### EXERCISE BRIEF
Go to the line below that has "group 2.142 in.", print it and each line after it exactly, and stop after the line that has "For controlling and"; leave out pictures.

- - - -

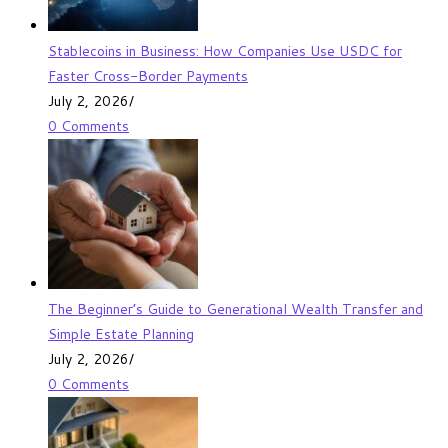
Stablecoins in Business: How Companies Use USDC for
Faster Cross-Border Payments
July 2, 2026
/
0 Comments
The Beginner’s Guide to Generational Wealth Transfer and
Simple Estate Planning
July 2, 2026
/
0 Comments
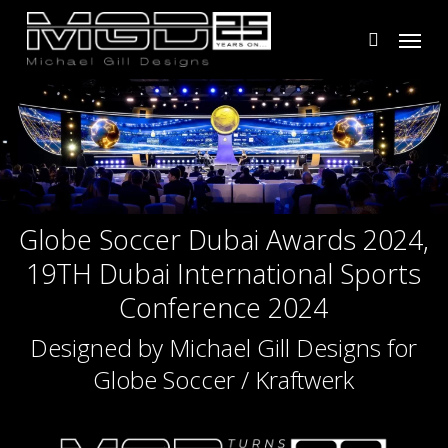
Skip
Menu
to
search
main
content
Globe Soccer Dubai Awards 2024,
19TH Dubai International Sports
Conference 2024
Designed by Michael Gill Designs for
Globe Soccer / Kraftwerk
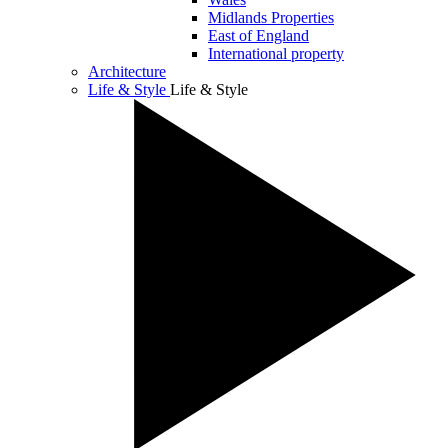
Midlands Properties
East of England
International property
Architecture
Life & Style
Life & Style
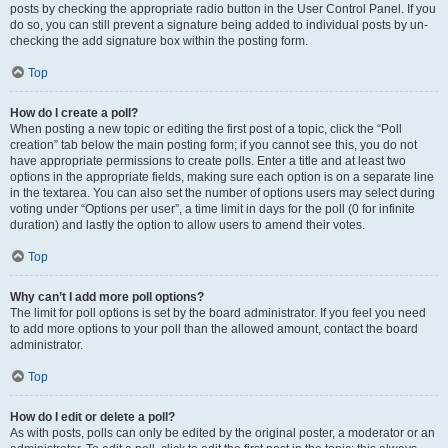
posts by checking the appropriate radio button in the User Control Panel. If you
do so, you can still prevent a signature being added to individual posts by un-
checking the add signature box within the posting form.
Top
How do I create a poll?
When posting a new topic or editing the first post of a topic, click the “Poll
creation” tab below the main posting form; if you cannot see this, you do not
have appropriate permissions to create polls. Enter a title and at least two
options in the appropriate fields, making sure each option is on a separate line
in the textarea. You can also set the number of options users may select during
voting under “Options per user”, a time limit in days for the poll (0 for infinite
duration) and lastly the option to allow users to amend their votes.
Top
Why can’t I add more poll options?
The limit for poll options is set by the board administrator. If you feel you need
to add more options to your poll than the allowed amount, contact the board
administrator.
Top
How do I edit or delete a poll?
As with posts, polls can only be edited by the original poster, a moderator or an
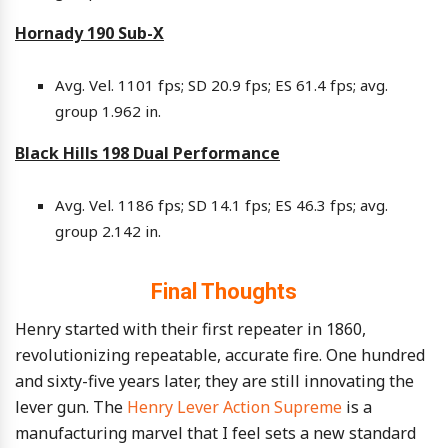
Hornady 190 Sub-X
Avg. Vel. 1101 fps; SD 20.9 fps; ES 61.4 fps; avg.
group 1.962 in.
Black Hills 198 Dual Performance
Avg. Vel. 1186 fps; SD 14.1 fps; ES 46.3 fps; avg.
group 2.142 in.
Final Thoughts
Henry started with their first repeater in 1860,
revolutionizing repeatable, accurate fire. One hundred
and sixty-five years later, they are still innovating the
lever gun. The
Henry Lever Action Supreme
is a
manufacturing marvel that I feel sets a new standard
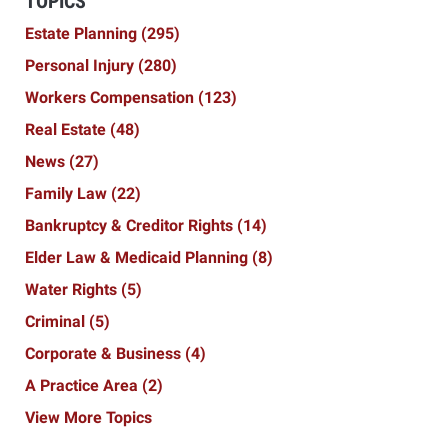
TOPICS
Estate Planning
(295)
Personal Injury
(280)
Workers Compensation
(123)
Real Estate
(48)
News
(27)
Family Law
(22)
Bankruptcy & Creditor Rights
(14)
Elder Law & Medicaid Planning
(8)
Water Rights
(5)
Criminal
(5)
Corporate & Business
(4)
A Practice Area
(2)
View More Topics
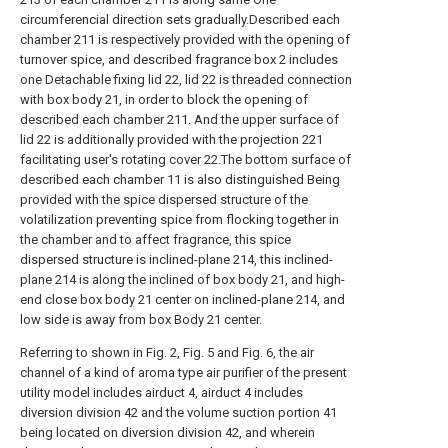
circumferencial direction sets gradually.Described each
chamber 211 is respectively provided with the opening of
turnover spice, and described fragrance box 2 includes
one Detachable fixing lid 22, lid 22 is threaded connection
with box body 21, in order to block the opening of
described each chamber 211. And the upper surface of
lid 22 is additionally provided with the projection 221
facilitating user's rotating cover 22.The bottom surface of
described each chamber 11 is also distinguished Being
provided with the spice dispersed structure of the
volatilization preventing spice from flocking together in
the chamber and to affect fragrance, this spice
dispersed structure is inclined-plane 214, this inclined-
plane 214 is along the inclined of box body 21, and high-
end close box body 21 center on inclined-plane 214, and
low side is away from box Body 21 center.
Referring to shown in Fig. 2, Fig. 5 and Fig. 6, the air
channel of a kind of aroma type air purifier of the present
utility model includes airduct 4, airduct 4 includes
diversion division 42 and the volume suction portion 41
being located on diversion division 42, and wherein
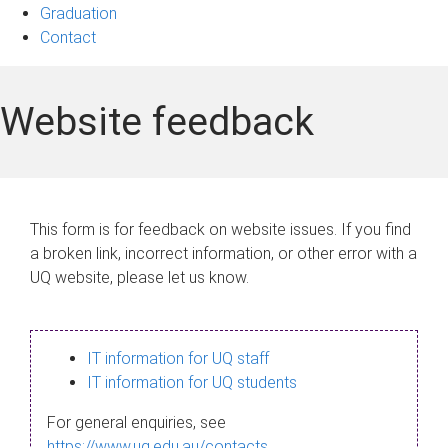
Graduation
Contact
Website feedback
This form is for feedback on website issues. If you find
a broken link, incorrect information, or other error with a
UQ website, please let us know.
IT information for UQ staff
IT information for UQ students
For general enquiries, see
https://www.uq.edu.au/contacts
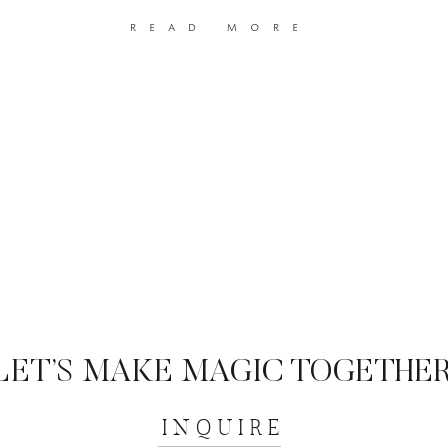
read more
LET’S MAKE MAGIC TOGETHER
INQUIRE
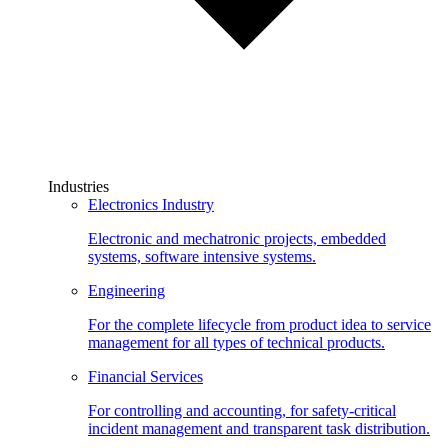
Industries
Electronics Industry
Electronic and mechatronic projects, embedded
systems, software intensive systems.
Engineering
For the complete lifecycle from product idea to service
management for all types of technical products.
Financial Services
For controlling and accounting, for safety-critical
incident management and transparent task distribution.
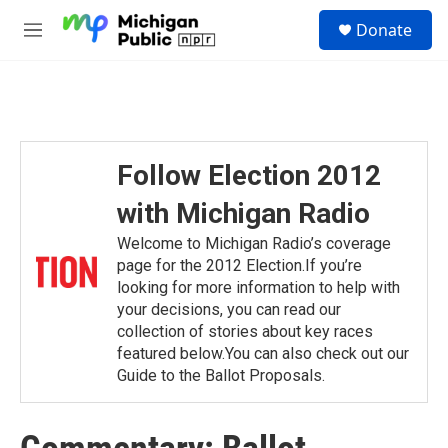
Skip to main content
S
Donate
e
M
a
e
r
n
c
u
h
u
e
Follow Election 2012
r
y
with Michigan Radio
Welcome to Michigan Radio’s coverage
page for the 2012 Election.If you’re
looking for more information to help with
your decisions, you can read our
collection of stories about key races
featured below.You can also check out our
Guide to the Ballot Proposals.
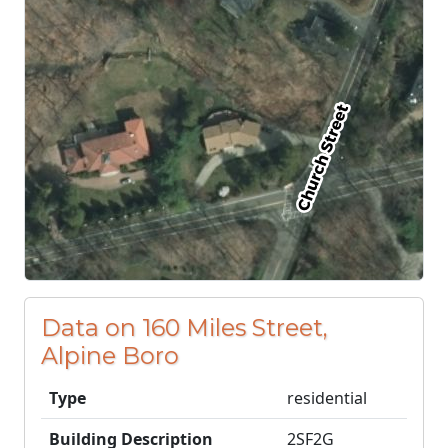
Data on 160 Miles Street,
Alpine Boro
Type
residential
Building Description
2SF2G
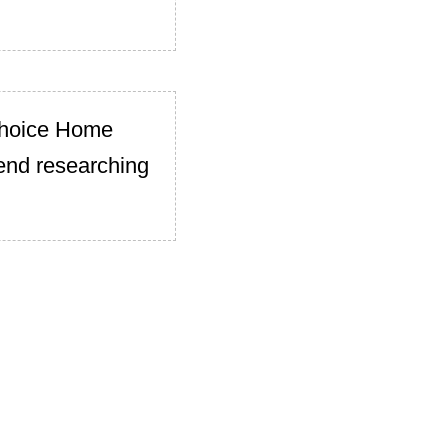
Choice Home
end researching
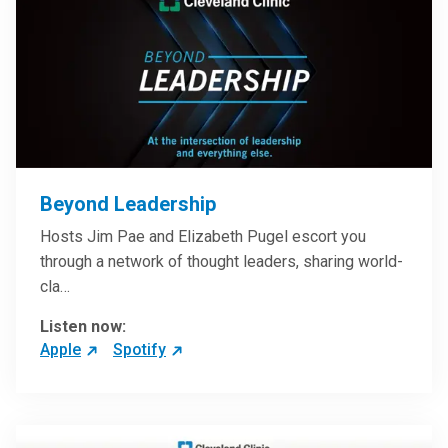
Beyond Leadership
Hosts Jim Pae and Elizabeth Pugel escort you
through a network of thought leaders, sharing world-
cla…
Listen now:
Apple
Spotify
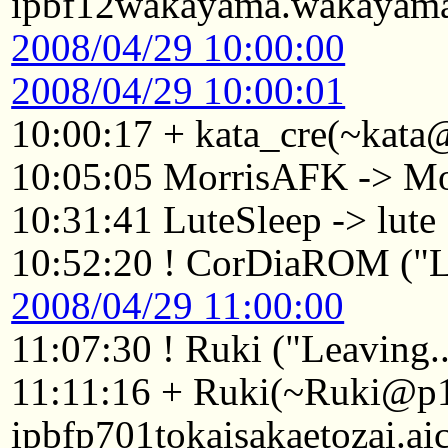
ipbf12wakayama.wakayama.
2008/04/29 10:00:00
2008/04/29 10:00:01
10:00:17 + kata_cre(~kata
10:05:05 MorrisAFK -> Mo
10:31:41 LuteSleep -> lute
10:52:20 ! CorDiaROM ("Le
2008/04/29 11:00:00
11:07:30 ! Ruki ("Leaving..
11:11:16 + Ruki(~Ruki@p
ipbfp701tokaisakaetozai.ai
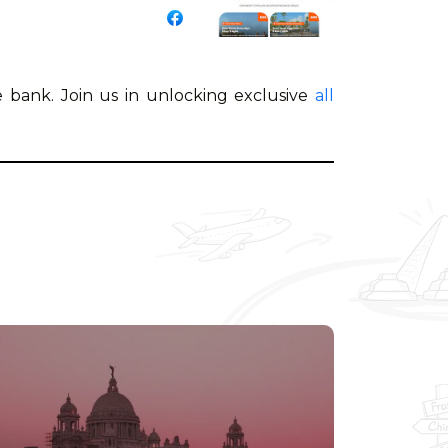
 bank. Join us in unlocking exclusive
all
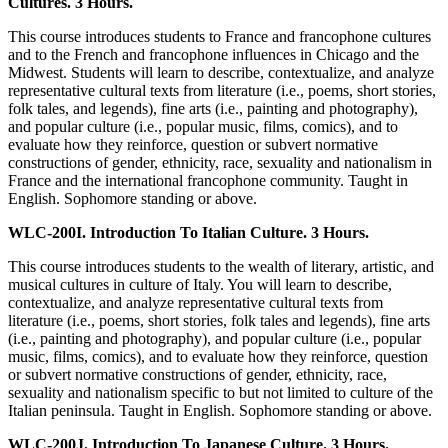
Cultures. 3 Hours.
This course introduces students to France and francophone cultures
and to the French and francophone influences in Chicago and the
Midwest. Students will learn to describe, contextualize, and analyze
representative cultural texts from literature (i.e., poems, short stories,
folk tales, and legends), fine arts (i.e., painting and photography),
and popular culture (i.e., popular music, films, comics), and to
evaluate how they reinforce, question or subvert normative
constructions of gender, ethnicity, race, sexuality and nationalism in
France and the international francophone community. Taught in
English. Sophomore standing or above.
WLC-200I. Introduction To Italian Culture. 3 Hours.
This course introduces students to the wealth of literary, artistic, and
musical cultures in culture of Italy. You will learn to describe,
contextualize, and analyze representative cultural texts from
literature (i.e., poems, short stories, folk tales and legends), fine arts
(i.e., painting and photography), and popular culture (i.e., popular
music, films, comics), and to evaluate how they reinforce, question
or subvert normative constructions of gender, ethnicity, race,
sexuality and nationalism specific to but not limited to culture of the
Italian peninsula. Taught in English. Sophomore standing or above.
WLC-200J. Introduction To Japanese Culture. 3 Hours.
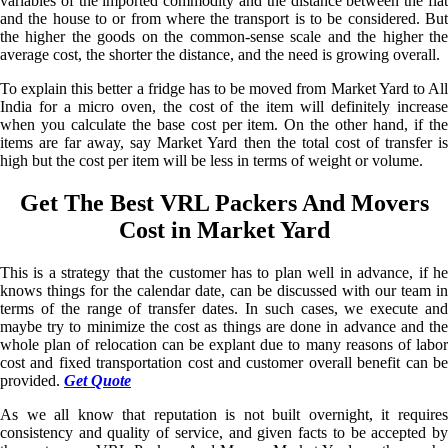
variables of the imported commodity and the distance between the flat
and the house to or from where the transport is to be considered. But
the higher the goods on the common-sense scale and the higher the
average cost, the shorter the distance, and the need is growing overall.
To explain this better a fridge has to be moved from Market Yard to All
India for a micro oven, the cost of the item will definitely increase
when you calculate the base cost per item. On the other hand, if the
items are far away, say Market Yard then the total cost of transfer is
high but the cost per item will be less in terms of weight or volume.
Get The Best VRL Packers And Movers
Cost in Market Yard
This is a strategy that the customer has to plan well in advance, if he
knows things for the calendar date, can be discussed with our team in
terms of the range of transfer dates. In such cases, we execute and
maybe try to minimize the cost as things are done in advance and the
whole plan of relocation can be explant due to many reasons of labor
cost and fixed transportation cost and customer overall benefit can be
provided.
Get Quote
As we all know that reputation is not built overnight, it requires
consistency and quality of service, and given facts to be accepted by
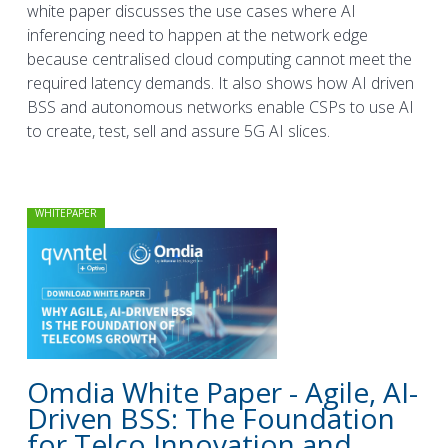
white paper discusses the use cases where AI
inferencing need to happen at the network edge
because centralised cloud computing cannot meet the
required latency demands. It also shows how AI driven
BSS and autonomous networks enable CSPs to use AI
to create, test, sell and assure 5G AI slices.
WHITEPAPER
Omdia White Paper - Agile, AI-
Driven BSS: The Foundation
for Telco Innovation and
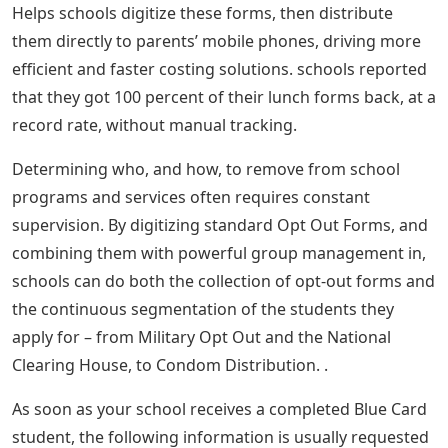
Helps schools digitize these forms, then distribute
them directly to parents’ mobile phones, driving more
efficient and faster costing solutions. schools reported
that they got 100 percent of their lunch forms back, at a
record rate, without manual tracking.
Determining who, and how, to remove from school
programs and services often requires constant
supervision. By digitizing standard Opt Out Forms, and
combining them with powerful group management in,
schools can do both the collection of opt-out forms and
the continuous segmentation of the students they
apply for – from Military Opt Out and the National
Clearing House, to Condom Distribution. .
As soon as your school receives a completed Blue Card
student, the following information is usually requested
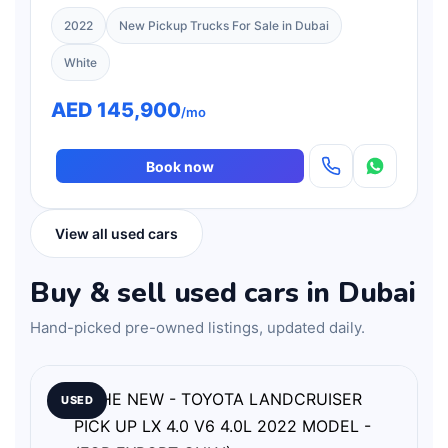
ONLY)
2022
New Pickup Trucks For Sale in Dubai
White
AED 145,900
/mo
Book now
View all used cars
Buy & sell used cars in Dubai
Hand-picked pre-owned listings, updated daily.
USED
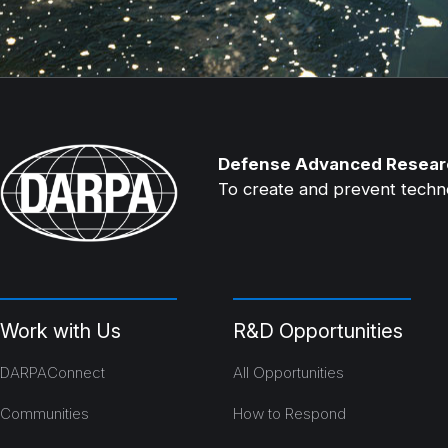
Defense Advanced Resear
To create and prevent technol
Work with Us
R&D Opportunities
DARPAConnect
All Opportunities
Communities
How to Respond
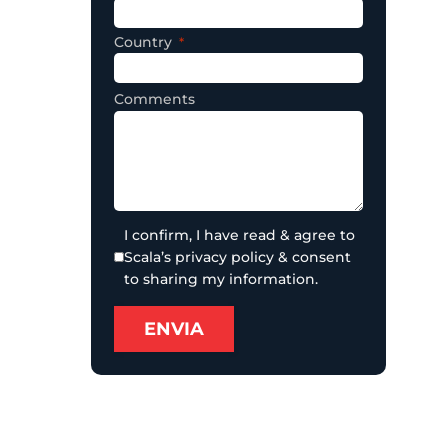
Country
Comments
I confirm, I have read & agree to
Scala’s privacy policy & consent
to sharing my information.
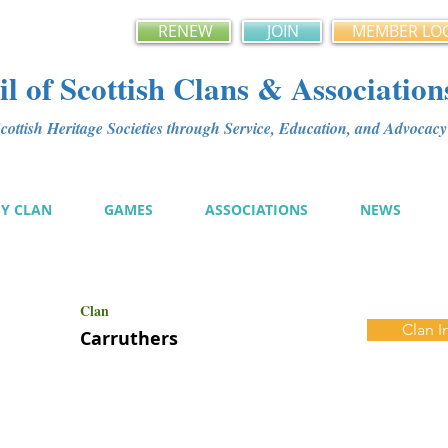
RENEW
JOIN
MEMBER LO
l of Scottish Clans & Association
ottish Heritage Societies through Service, Education, and Advoca
MY CLAN
GAMES
ASSOCIATIONS
NEWS
Clan
Clan I
Carruthers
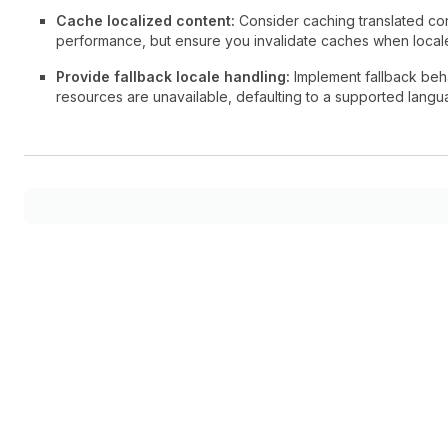
Cache localized content:
Consider caching translated con
performance, but ensure you invalidate caches when local
Provide fallback locale handling:
Implement fallback beha
resources are unavailable, defaulting to a supported langua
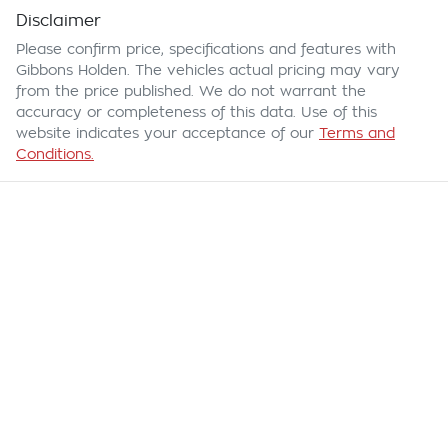
Disclaimer
Please confirm price, specifications and features with
Gibbons Holden
. The vehicles actual pricing may vary
from the price published. We do not warrant the
accuracy or completeness of this data. Use of this
website indicates your acceptance of our
Terms and
Conditions.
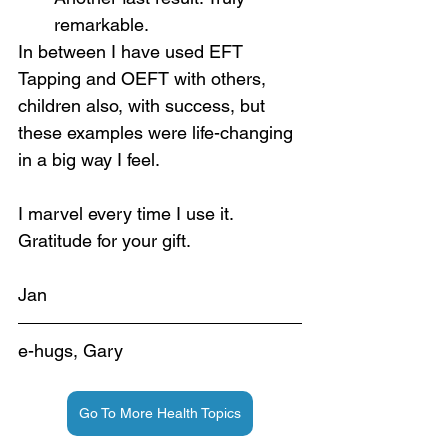
remarkable.
In between I have used EFT 
Tapping and OEFT with others, 
children also, with success, but 
these examples were life-changing 
in a big way I feel.
I marvel every time I use it. 
Gratitude for your gift.
Jan
e-hugs, Gary
Go To More Health Topics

- - - -

### RESPONSE FOR THIS EXERCISE
group 2.142 in.
Final Thoughts
Henry started with their first repeater in 1860,
revolutionizing repeatable, accurate fire. One hundred
and sixty-five years later, they are still innovating the
lever gun. The
Henry Lever Action Supreme
is a
manufacturing marvel that I feel sets a new standard
TOPICS
Estate Planning
(295)
Personal Injury
(280)
Workers Compensation
(123)
Real Estate
(48)
News
(27)
Family Law
(22)
Bankruptcy & Creditor Rights
(14)
Elder Law & Medicaid Planning
(8)
Water Rights
(5)
Criminal
(5)
Corporate & Business
(4)
A Practice Area
(2)
View More Topics
circumferencial direction sets gradually.Described each
chamber 211 is respectively provided with the opening of
turnover spice, and described fragrance box 2 includes
one Detachable fixing lid 22, lid 22 is threaded connection
with box body 21, in order to block the opening of
described each chamber 211. And the upper surface of
lid 22 is additionally provided with the projection 221
facilitating user's rotating cover 22.The bottom surface of
described each chamber 11 is also distinguished Being
provided with the spice dispersed structure of the
volatilization preventing spice from flocking together in
the chamber and to affect fragrance, this spice
dispersed structure is inclined-plane 214, this inclined-
plane 214 is along the inclined of box body 21, and high-
end close box body 21 center on inclined-plane 214, and
low side is away from box Body 21 center.
Referring to shown in Fig. 2, Fig. 5 and Fig. 6, the air
channel of a kind of aroma type air purifier of the present
utility model includes airduct 4, airduct 4 includes
diversion division 42 and the volume suction portion 41
being located on diversion division 42, and wherein
Graduation
Contact
Website feedback
This form is for feedback on website issues. If you find
a broken link, incorrect information, or other error with a
UQ website, please let us know.
IT information for UQ staff
IT information for UQ students
For general enquiries, see
https://www.uq.edu.au/contacts
read more
LET’S MAKE MAGIC TOGETHER
INQUIRE
Industries
Electronics Industry
Electronic and mechatronic projects, embedded
systems, software intensive systems.
Engineering
For the complete lifecycle from product idea to service
management for all types of technical products.
Financial Services
For controlling and accounting, for safety-critical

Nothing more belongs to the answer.